“That you never will, mark my words. I've taken the measure of our man before to-day. He's enough for fifty such as our precious guide. I knew what I was doing when I went back last time and left him.”

“Ah, they rather laughed at you then, didn't they?—hinted you were a bit afraid,” said the little man, with a cynical smile.

“They may laugh again, David, if they like; and the man that laughs loudest, let him be the first to come in my place next bout; he'll be welcome.”

“Well, I must say, this is strange language. I never talked like that, never. It's in contempt of duty, nothing less,” said Constable David.

“Oh, you're the sort of man that sticks the thing you call duty above everything else—above wife, life, and all the rest of it—and when duty's done with you it generally sticks you below everything else.
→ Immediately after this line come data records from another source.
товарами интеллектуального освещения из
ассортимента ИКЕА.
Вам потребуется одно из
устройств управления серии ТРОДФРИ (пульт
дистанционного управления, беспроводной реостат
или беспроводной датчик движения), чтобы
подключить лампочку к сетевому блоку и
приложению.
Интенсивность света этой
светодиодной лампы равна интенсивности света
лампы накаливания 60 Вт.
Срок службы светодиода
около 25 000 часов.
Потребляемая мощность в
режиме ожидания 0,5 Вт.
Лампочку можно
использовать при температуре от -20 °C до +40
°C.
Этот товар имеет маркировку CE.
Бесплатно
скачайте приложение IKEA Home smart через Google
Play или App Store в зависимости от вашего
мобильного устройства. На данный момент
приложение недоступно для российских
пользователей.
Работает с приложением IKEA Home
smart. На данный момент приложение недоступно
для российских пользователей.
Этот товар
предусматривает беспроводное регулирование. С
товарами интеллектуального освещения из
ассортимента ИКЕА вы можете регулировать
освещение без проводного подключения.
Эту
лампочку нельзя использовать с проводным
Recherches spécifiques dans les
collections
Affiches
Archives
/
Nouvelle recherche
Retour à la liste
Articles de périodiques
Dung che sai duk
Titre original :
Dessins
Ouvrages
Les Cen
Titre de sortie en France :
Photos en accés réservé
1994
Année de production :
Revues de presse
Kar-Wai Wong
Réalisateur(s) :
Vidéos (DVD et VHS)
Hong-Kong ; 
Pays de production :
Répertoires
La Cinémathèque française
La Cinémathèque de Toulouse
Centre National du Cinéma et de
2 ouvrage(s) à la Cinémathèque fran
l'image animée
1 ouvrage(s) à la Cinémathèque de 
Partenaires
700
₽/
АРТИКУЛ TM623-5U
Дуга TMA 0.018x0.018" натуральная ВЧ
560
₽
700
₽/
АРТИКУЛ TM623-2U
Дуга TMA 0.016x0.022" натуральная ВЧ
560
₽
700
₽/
I've been a fool in my time, David, but I was never a fool of that sort. I've never been the dog to drop a good jawful of solids to snap at its shadow. When I've been that dog I've quietly put my meat down on the plank, and then—There's another break-neck paving-stone—'bowders' you call them. No horse alive could keep its feet in such country.”

The three men rode some distance in silence. Then the little man, who kept a few yards in front, drew up and said,—

“You say the warrant was not on Wilson's body when you searched it. Is it likely that some of these dalesmen removed it before you came down?”

“Yes, one dalesman. But that job must have been done when another bigger job was done. It wasn't done afterwards. I was down next morning. I was sent after the old Scotchman.”

“Didn't it occur to you that the man to whose interest it was to have that warrant had probably got hold of it?”

“Yes; and that he'd burnt it, too. A man doesn't from choice carry a death-warrant next his heart. It would make a bad poultice.”